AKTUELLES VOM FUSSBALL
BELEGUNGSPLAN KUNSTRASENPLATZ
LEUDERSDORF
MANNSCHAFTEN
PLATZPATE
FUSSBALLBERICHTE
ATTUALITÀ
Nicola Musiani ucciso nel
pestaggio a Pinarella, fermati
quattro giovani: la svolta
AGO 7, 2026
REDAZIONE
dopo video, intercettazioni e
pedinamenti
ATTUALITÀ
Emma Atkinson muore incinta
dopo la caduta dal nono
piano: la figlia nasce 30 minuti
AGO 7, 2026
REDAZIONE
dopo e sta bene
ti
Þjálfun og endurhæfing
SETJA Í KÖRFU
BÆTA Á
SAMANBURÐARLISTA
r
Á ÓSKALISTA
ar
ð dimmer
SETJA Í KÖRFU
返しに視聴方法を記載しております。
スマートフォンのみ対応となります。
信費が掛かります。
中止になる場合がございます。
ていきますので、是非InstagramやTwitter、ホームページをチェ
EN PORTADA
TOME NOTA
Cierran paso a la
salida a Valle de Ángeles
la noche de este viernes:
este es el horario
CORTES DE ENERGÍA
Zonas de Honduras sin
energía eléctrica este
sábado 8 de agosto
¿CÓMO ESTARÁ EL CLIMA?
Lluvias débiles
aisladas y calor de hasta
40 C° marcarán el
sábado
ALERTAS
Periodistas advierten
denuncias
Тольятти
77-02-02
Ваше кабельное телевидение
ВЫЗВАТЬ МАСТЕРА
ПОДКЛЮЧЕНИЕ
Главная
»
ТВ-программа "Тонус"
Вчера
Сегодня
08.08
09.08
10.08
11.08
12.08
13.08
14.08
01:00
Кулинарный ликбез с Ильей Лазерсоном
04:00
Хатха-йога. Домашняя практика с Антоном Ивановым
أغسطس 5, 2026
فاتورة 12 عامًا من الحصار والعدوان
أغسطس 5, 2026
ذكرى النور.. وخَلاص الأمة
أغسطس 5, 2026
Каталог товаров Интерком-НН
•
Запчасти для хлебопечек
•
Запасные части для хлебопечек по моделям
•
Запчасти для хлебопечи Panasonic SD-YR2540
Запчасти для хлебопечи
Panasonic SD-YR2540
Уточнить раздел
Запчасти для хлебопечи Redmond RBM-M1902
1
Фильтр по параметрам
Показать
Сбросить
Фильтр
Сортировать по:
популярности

▶ REQUIREMENT: For this exercise, restate every record word for word.

▶ RESULT BELOW:
AKTUELLES VOM FUSSBALL
BELEGUNGSPLAN KUNSTRASENPLATZ
LEUDERSDORF
MANNSCHAFTEN
PLATZPATE
FUSSBALLBERICHTE
ATTUALITÀ
Nicola Musiani ucciso nel
pestaggio a Pinarella, fermati
quattro giovani: la svolta
AGO 7, 2026
REDAZIONE
dopo video, intercettazioni e
pedinamenti
ATTUALITÀ
Emma Atkinson muore incinta
dopo la caduta dal nono
piano: la figlia nasce 30 minuti
AGO 7, 2026
REDAZIONE
dopo e sta bene
ti
Þjálfun og endurhæfing
SETJA Í KÖRFU
BÆTA Á
SAMANBURÐARLISTA
r
Á ÓSKALISTA
ar
ð dimmer
SETJA Í KÖRFU
返しに視聴方法を記載しております。
スマートフォンのみ対応となります。
信費が掛かります。
中止になる場合がございます。
ていきますので、是非InstagramやTwitter、ホームページをチェ
EN PORTADA
TOME NOTA
Cierran paso a la
salida a Valle de Ángeles
la noche de este viernes:
este es el horario
CORTES DE ENERGÍA
Zonas de Honduras sin
energía eléctrica este
sábado 8 de agosto
¿CÓMO ESTARÁ EL CLIMA?
Lluvias débiles
aisladas y calor de hasta
40 C° marcarán el
sábado
ALERTAS
Periodistas advierten
denuncias
Тольятти
77-02-02
Ваше кабельное телевидение
ВЫЗВАТЬ МАСТЕРА
ПОДКЛЮЧЕНИЕ
Главная
»
ТВ-программа "Тонус"
Вчера
Сегодня
08.08
09.08
10.08
11.08
12.08
13.08
14.08
01:00
Кулинарный ликбез с Ильей Лазерсоном
04:00
Хатха-йога. Домашняя практика с Антоном Ивановым
أغسطس 5, 2026
فاتورة 12 عامًا من الحصار والعدوان
أغسطس 5, 2026
ذكرى النور.. وخَلاص الأمة
أغسطس 5, 2026
Каталог товаров Интерком-НН
•
Запчасти для хлебопечек
•
Запасные части для хлебопечек по моделям
•
Запчасти для хлебопечи Panasonic SD-YR2540
Запчасти для хлебопечи
Panasonic SD-YR2540
Уточнить раздел
Запчасти для хлебопечи Redmond RBM-M1902
1
Фильтр по параметрам
Показать
Сбросить
Фильтр
Сортировать по:
популярности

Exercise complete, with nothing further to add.